- The release of Hinman Docs fails to favor Ripple in the SEC lawsuit.
- XRP turned bearish and hit its 2-week-low at $0.4610 on Wednesday.
- In the last 24 hours, the trading volume of XRP declined by 37%.
XRP investors are greatly disappointed as the asset’s price failed to sustain the bullish rally after the release of the Hinman docs. Over the last 24 hours, XRP fell more than 6% to trade within the bearish range of $0.47.
On Tuesday, XRP jumped over 7% and marked its 1-month-high at $0.5658 in response to the docs’ disclosure. But reversing this upside, the token dropped by 18.5% to its 2-week-low at $0.4610 on Wednesday, as per TradingView data.

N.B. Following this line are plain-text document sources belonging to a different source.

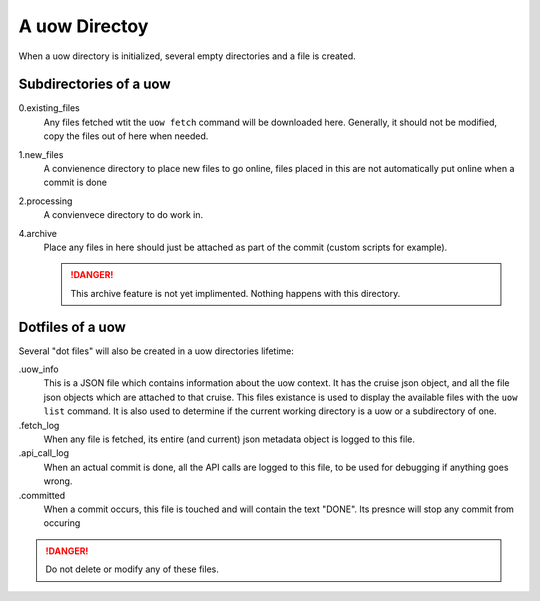 A uow Directoy
==============
When a uow directory is initialized, several empty directories and a file is created.


Subdirectories of a uow
-----------------------

0.existing_files
  Any files fetched wtit the ``uow fetch`` command will be downloaded here.
  Generally, it should not be modified, copy the files out of here when needed.
1.new_files
  A convienence directory to place new files to go online, files placed in this are not automatically put online when a commit is done
2.processing
  A convienvece directory to do work in.
4.archive
  Place any files in here should just be attached as part of the commit (custom scripts for example).

  .. danger::
    This archive feature is not yet implimented.
    Nothing happens with this directory.

Dotfiles of a uow
-----------------

Several "dot files" will also be created in a uow directories lifetime:

.uow_info
  This is a JSON file which contains information about the uow context.
  It has the cruise json object, and all the file json objects which are attached to that cruise.
  This files existance is used to display the available files with the ``uow list`` command.
  It is also used to determine if the current working directory is a uow or a subdirectory of one.
.fetch_log
  When any file is fetched, its entire (and current) json metadata object is logged to this file.
.api_call_log
  When an actual commit is done, all the API calls are logged to this file, to be used for debugging if anything goes wrong.
.committed
  When a commit occurs, this file is touched and will contain the text "DONE".
  Its presnce will stop any commit from occuring

.. danger::
  Do not delete or modify any of these files.
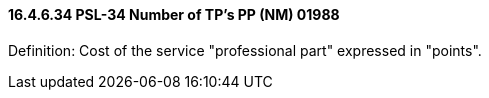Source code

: ==== 16.4.6.34 PSL-34 Number of TP's PP (NM) 01988

Definition: Cost of the service "professional part" expressed in "points".

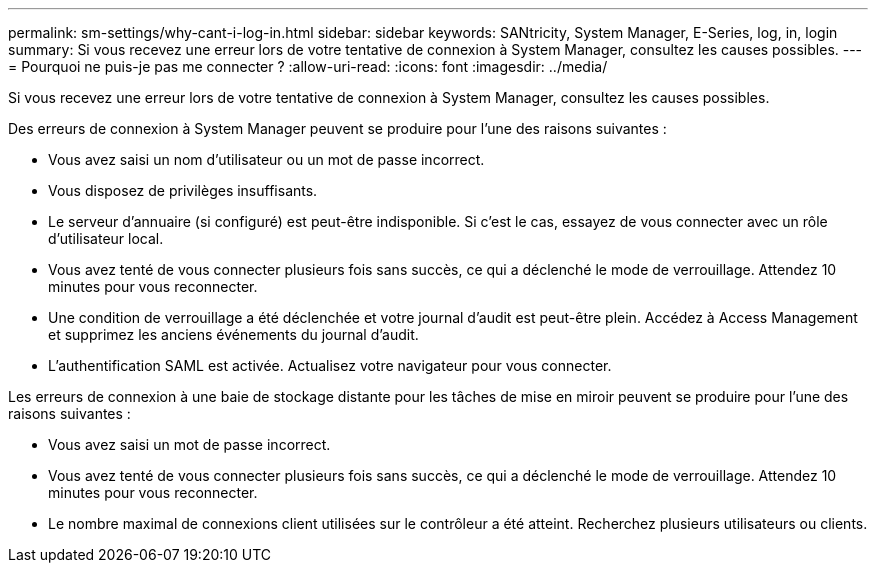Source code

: ---
permalink: sm-settings/why-cant-i-log-in.html 
sidebar: sidebar 
keywords: SANtricity, System Manager, E-Series, log, in, login 
summary: Si vous recevez une erreur lors de votre tentative de connexion à System Manager, consultez les causes possibles. 
---
= Pourquoi ne puis-je pas me connecter ?
:allow-uri-read: 
:icons: font
:imagesdir: ../media/


[role="lead"]
Si vous recevez une erreur lors de votre tentative de connexion à System Manager, consultez les causes possibles.

Des erreurs de connexion à System Manager peuvent se produire pour l'une des raisons suivantes :

* Vous avez saisi un nom d'utilisateur ou un mot de passe incorrect.
* Vous disposez de privilèges insuffisants.
* Le serveur d'annuaire (si configuré) est peut-être indisponible. Si c'est le cas, essayez de vous connecter avec un rôle d'utilisateur local.
* Vous avez tenté de vous connecter plusieurs fois sans succès, ce qui a déclenché le mode de verrouillage. Attendez 10 minutes pour vous reconnecter.
* Une condition de verrouillage a été déclenchée et votre journal d'audit est peut-être plein. Accédez à Access Management et supprimez les anciens événements du journal d'audit.
* L'authentification SAML est activée. Actualisez votre navigateur pour vous connecter.


Les erreurs de connexion à une baie de stockage distante pour les tâches de mise en miroir peuvent se produire pour l'une des raisons suivantes :

* Vous avez saisi un mot de passe incorrect.
* Vous avez tenté de vous connecter plusieurs fois sans succès, ce qui a déclenché le mode de verrouillage. Attendez 10 minutes pour vous reconnecter.
* Le nombre maximal de connexions client utilisées sur le contrôleur a été atteint. Recherchez plusieurs utilisateurs ou clients.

Over the past two weeks, the price of XRP upheld its bullish trajectory by hovering above the 50-day moving average (50MA). Right now, the token has confirmed its entry into the bearish zone.
At the time of writing, according to CoinMarketCap data, XRP traded at $0.473 after a dip of 6.28% in the last 24 hours. Ripple and the community highly anticipated the XRP price to hit a higher mark post this crucial release. But seemingly, the current scenario has turned out to be unfavorable.

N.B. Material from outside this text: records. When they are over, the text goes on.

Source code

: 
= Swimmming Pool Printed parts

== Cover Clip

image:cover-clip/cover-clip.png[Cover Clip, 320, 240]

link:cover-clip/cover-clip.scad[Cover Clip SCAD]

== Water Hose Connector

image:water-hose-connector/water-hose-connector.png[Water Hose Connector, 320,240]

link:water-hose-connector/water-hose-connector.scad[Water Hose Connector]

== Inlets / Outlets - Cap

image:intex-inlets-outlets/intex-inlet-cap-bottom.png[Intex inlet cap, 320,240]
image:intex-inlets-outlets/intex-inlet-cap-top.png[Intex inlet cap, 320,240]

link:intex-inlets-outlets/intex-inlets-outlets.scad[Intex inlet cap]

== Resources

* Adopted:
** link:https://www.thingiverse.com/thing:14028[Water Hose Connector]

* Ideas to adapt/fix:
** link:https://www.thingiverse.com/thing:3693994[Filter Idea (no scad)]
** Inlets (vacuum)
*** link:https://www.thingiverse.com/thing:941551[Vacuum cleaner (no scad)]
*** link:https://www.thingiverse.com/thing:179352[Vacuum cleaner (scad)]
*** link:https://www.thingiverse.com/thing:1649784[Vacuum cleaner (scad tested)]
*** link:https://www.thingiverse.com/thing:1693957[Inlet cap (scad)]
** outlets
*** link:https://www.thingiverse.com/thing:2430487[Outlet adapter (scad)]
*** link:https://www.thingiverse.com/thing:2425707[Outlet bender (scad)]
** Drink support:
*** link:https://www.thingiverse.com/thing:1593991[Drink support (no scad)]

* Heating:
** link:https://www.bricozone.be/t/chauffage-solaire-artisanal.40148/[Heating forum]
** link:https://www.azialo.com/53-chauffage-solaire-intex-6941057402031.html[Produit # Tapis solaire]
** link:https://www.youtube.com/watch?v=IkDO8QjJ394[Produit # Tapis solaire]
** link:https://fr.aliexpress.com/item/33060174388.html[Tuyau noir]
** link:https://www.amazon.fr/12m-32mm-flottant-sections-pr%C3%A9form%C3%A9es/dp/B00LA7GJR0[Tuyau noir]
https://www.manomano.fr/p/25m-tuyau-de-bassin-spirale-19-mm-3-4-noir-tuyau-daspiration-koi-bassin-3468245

How Disappointing Were Hinman Docs to XRP?
The 2-year-long haul between Ripple and SEC is inching closer to its conclusion. The Hinman speech and emails dating back to 2018 were like a crucial trunk card. Why were Hinman’s emails and speech draft so crucial?
Five years ago, former SEC director William H. Hinman delivered a speech emphasizing the definition of security on behalf of the commission. To highlight, he stated any token that proves to be “sufficiently decentralized” is not a security. But the corresponding drafts and emails stayed in the shadows ever since the inception of the SEC vs Ripple case.
Ripple Labs succeeded in urging the regulator to unveil the docs, anticipating optimistic progress in the lawsuit. The release could have caused a remarkable price surge in XRP. Unfortunately, it failed.
Stuart Alderoty, the Chief Legal Officer of Ripple Labs, scrutinized Hinman’s docs as a “made-up analysis with no basis in law” and a source that could potentially instigate “greater confusion” in the market. The docs had no significant findings or evidence that supports the payment firm. Overall, this weighed down the bullish prediction for XRP.